"There is not too much milk."
Note up front: it's 'mattaku' (not kitaku), and 'ookunai' is a single word.
As for why they're both here: the former qualifies the latter. まったく means "entirely/thoroughly" or -when used with a negation- "not at all". おおくない is the negation of おおい, meaning "a lot/many/plenty". So together it's like saying "there is definitely not much" (I'm personally not fond of Duo's choice of translation; "not too much")
全く/まったく/mattaku is an intensifier or qualifier. It's fairly strong. quite/absolutely/entirely/completely/etc. I see it written in both kanji or hiragana. It's hard to given one comparative English word that would apply in all uses.
Leaving it out makes the statement a less forceful assertion.
まったく違うよー 。まったくちがうよー。mattaku chigau yo-
That's totally wrong! (You're way off base!) It's completely different!
違うよー 。ちがうよー。chigau yo-
No, that's wrong! That's not right!
全く期待はずれ。 まったく きたい はずれ。mattaku kitai hazure
It's completely disappointing. It totally didn't meet expectations.
期待はずれ。きたい はずれ。kitai hazure
It's disappointing. It doesn't meet expectations.
It can be used with positive or negative phrases.
It can also be used an exclamation (though it is not used in this fashion in this course). It's along the lines of expressing distaste, exasperation, surprise, disgust. Sort of like the English exclamations "Seriously?!" "Honestly?!" "Really?!" "Good grief!"
See Alcedo-Atthis' explanation further up in the discussion. It discusses some of this, too.
Alcedo-Atthis commented that the translation Duolingo offers is kind of odd; I agree that it makes it harder to understand why you'd want to say this, given the suggested translation.
If you think of 'mattaku' as an intensifier, and 'ookunai' as not much, you can get the slightly more useful translation as 'definitely not much'.
Imagine the following scenario -
A: I wonder if there is enough food for the party... B: There is definitely not much food here! (You probably want more.)
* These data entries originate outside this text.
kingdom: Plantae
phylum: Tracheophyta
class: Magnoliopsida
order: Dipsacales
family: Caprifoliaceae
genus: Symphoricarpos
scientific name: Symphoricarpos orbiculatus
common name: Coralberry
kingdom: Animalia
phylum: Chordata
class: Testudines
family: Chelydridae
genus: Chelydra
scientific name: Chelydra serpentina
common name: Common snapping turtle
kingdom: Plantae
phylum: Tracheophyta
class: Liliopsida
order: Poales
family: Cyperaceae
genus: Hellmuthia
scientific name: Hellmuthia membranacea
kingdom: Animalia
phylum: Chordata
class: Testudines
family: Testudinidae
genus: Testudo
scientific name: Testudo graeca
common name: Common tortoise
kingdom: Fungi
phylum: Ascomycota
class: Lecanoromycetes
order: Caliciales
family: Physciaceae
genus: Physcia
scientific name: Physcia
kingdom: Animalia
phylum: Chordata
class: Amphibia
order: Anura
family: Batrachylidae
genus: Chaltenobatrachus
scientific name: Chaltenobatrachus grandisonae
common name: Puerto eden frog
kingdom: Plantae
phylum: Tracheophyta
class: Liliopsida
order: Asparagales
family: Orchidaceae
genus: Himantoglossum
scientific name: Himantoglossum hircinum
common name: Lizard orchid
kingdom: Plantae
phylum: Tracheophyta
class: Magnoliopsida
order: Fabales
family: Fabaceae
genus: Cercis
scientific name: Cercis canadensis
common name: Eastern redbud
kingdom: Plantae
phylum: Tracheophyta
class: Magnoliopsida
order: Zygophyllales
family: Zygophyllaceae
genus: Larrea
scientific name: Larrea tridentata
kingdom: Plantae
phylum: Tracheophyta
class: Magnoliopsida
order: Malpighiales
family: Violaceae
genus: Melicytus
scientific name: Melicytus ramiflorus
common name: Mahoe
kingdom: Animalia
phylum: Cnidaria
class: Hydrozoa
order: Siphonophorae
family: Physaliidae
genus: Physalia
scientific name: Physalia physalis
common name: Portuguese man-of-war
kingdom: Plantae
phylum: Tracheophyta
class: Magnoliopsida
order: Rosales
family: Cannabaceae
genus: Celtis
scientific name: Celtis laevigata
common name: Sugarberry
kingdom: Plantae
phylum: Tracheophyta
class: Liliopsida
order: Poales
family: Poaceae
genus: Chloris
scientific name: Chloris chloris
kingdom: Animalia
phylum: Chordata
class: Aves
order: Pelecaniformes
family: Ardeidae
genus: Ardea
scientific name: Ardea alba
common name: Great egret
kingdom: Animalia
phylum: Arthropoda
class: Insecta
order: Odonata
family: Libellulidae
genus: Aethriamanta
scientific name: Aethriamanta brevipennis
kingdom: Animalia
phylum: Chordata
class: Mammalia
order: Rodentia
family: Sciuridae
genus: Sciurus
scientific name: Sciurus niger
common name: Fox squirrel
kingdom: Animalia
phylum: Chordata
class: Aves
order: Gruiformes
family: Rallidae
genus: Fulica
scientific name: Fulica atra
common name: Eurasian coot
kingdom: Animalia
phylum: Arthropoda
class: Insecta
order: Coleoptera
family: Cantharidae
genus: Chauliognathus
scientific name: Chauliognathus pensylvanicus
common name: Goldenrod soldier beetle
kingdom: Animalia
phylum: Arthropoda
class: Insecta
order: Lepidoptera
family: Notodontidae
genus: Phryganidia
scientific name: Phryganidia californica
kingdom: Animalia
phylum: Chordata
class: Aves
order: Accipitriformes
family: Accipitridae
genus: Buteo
A: パーティは食べ物が充分あるかなぁ？ B: まったく多くないよー
A: パーティは たべもの が じゅうぶん ある かなぁ？ B: まったく おおくない よー
The intensity of the added まったく makes it more imperative you'd want more food than what's present.
As IsolaCiao mentions, the translation offered by the Duolingo Japanese staff does make sense from a native Japanese speaker's point of view. But the English is a bit odd.
I think this is a great example of why thinking about Japanese in terms of English is ultimately counter-productive in the long term.
If you can get into thinking about Japanese in terms of Japanese, you'll be better off.
But it's totally natural to try and speed up your processing of a new language in terms of the language you understand the best; you've got to start somewhere!
I know it's not the dictionary definition, but I agree with duolingo, in Japanese daily life "ooi" means "too much", so "ookunai" would mean "not too much".
I think jessfitzgerald gave a great explanation of the nuance of using "mattaku" or not using it. Clearly the English translation here doesn't do anything to signal whether we should use "mattaku" or not.
多くないです(ooku nai desu) and 多くない (ookunai) mean the same thing. Use of です 'softens' the phrase, and makes it sound more polite. ない is a 'rougher', less formal word when used without です.
Textbooks and teaching often default to using polite conjugations.
This duo course does use both, which is good - it's helpful to be exposed to various levels of politeness and conjugation. It is not always consistent about accepting both, which is not so good. It also doesn't explain why and when you'd want to use one versus the other, which also isn't very good.